The new technique uses a few clever shortcuts and of course the increasing general efficiency of machine learning systems to produce, in real time, a highly accurate map of the hand and all its fingers, using nothing but a smartphone and its camera.
“Whereas current state-of-the-art approaches rely primarily on powerful desktop environments for inference, our method achieves real-time performance on a mobile phone, and even scales to multiple hands,” write Google researchers Valentin Bazarevsky and Fan Zhang in a blog post. “Robust real-time hand perception is a decidedly challenging computer vision task, as hands often occlude themselves or each other (e.g. finger/palm occlusions and hand shakes) and lack high contrast patterns.”
Not only that, but hand movements are often quick, subtle, or both — not necessarily the kind of thing that computers are good at catching in real time. Basically it’s just super hard to do right, and doing it right is hard to do fast. Even with multi-camera, depth-sensing rigs like those used by SignAll have trouble tracking every movement. (But that isn’t stopping them.)
The researchers’ aim in this case, at least partly, was to cut down on the amount of data that the algorithms needed to sift through. Less data means quicker turnaround.
For one thing, they abandoned the idea of having a system detect the position and size of the whole hand. Instead, they only have the system find the palm, which is not only the most distinctive and reliably shaped part of the hand, but is square to boot, meaning they didn’t have to worry about the system being able to handle tall rectangular images, short ones, and so on.
Once the palm is recognized, of course, the fingers sprout out of one end of it and can be analyzed separately.
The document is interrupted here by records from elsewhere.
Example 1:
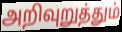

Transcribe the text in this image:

அறிவுறுத்தும்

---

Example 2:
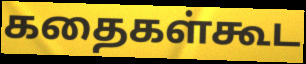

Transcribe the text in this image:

கதைகள்கூட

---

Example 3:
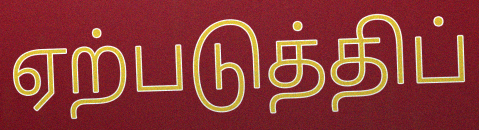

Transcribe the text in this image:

ஏற்படுத்திப்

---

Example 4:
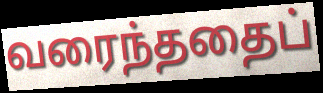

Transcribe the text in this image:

வரைந்ததைப்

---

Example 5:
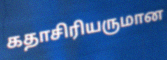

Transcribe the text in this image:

கதாசிரியருமானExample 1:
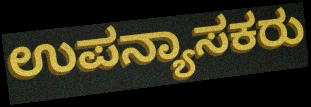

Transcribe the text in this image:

ಉಪನ್ಯಾಸಕರು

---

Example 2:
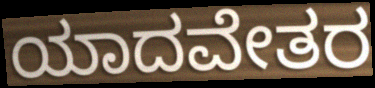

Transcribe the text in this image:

ಯಾದವೇತರ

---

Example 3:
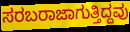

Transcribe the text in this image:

ಸರಬರಾಜಾಗುತ್ತಿದ್ದವು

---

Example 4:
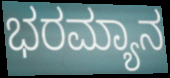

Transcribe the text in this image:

ಭರಮ್ಯಾನ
A separate algorithm looks at the image and assigns 21 coordinates, roughly coordinating to knuckles and fingertips, to it, including how far away they likely are (it can guess based on the size and angle of the palm, among other things).
To do this finger recognition part, they first had to manually add those 21 points to some 30,000 images of hands in various poses and lighting situations, for the machine learning system to ingest and learn from. As usual, artificial intelligence relies on hard human work to get going.
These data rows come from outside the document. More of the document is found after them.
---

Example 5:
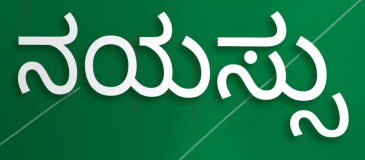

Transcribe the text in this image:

ನಯಸ್ಸುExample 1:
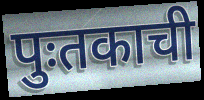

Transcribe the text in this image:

पुःतकाची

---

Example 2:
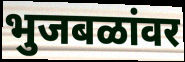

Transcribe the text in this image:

भुजबळांवर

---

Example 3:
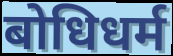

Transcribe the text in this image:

बोधिधर्म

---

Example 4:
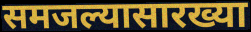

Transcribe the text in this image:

समजल्यासारख्या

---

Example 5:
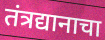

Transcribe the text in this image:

तंत्रद्यानाचा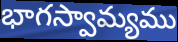
భాగస్వామ్యము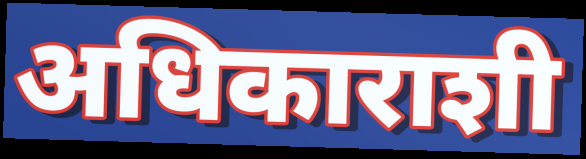
अधिकाराशीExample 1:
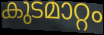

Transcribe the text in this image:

കുടമാറ്റം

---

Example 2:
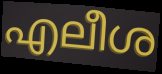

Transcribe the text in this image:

എലീശ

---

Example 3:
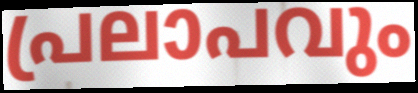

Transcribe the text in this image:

പ്രലാപവും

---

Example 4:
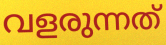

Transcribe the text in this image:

വളരുന്നത്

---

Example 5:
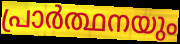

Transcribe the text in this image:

പ്രാർത്ഥനയും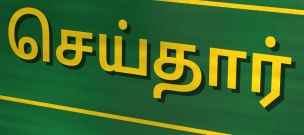
செய்தார்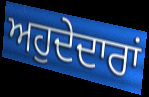
ਅਹੁਦੇਦਾਰਾਂ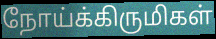
நோய்க்கிருமிகள்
Once the pose of the hand is determined, that pose is compared to a bunch of known gestures, from sign language symbols for letters and numbers to things like “peace” and “metal.”
The result is a hand-tracking algorithm that’s both fast and accurate, and runs on a normal smartphone rather than a tricked-out desktop or the cloud (i.e. someone else’s tricked-out desktop). It all runs within the MediaPipe framework, which multimedia tech people may already know something about.
With luck other researchers will be able to take this and run with it, perhaps improving existing systems that needed beefier hardware to do the kind of hand recognition they needed to recognize gestures. It’s a long way from here to really understanding sign language, though, which uses both hands, facial expressions, and other cues to produce a rich mode of communication unlike any other.
This isn’t being used in any Google products yet, so the researchers were free to give their work away for free. The source code is here for anyone to take and build on.
“We hope that providing this hand perception functionality to the wider research and development community will result in an emergence of creative use cases, stimulating new applications and new research avenues,” they write.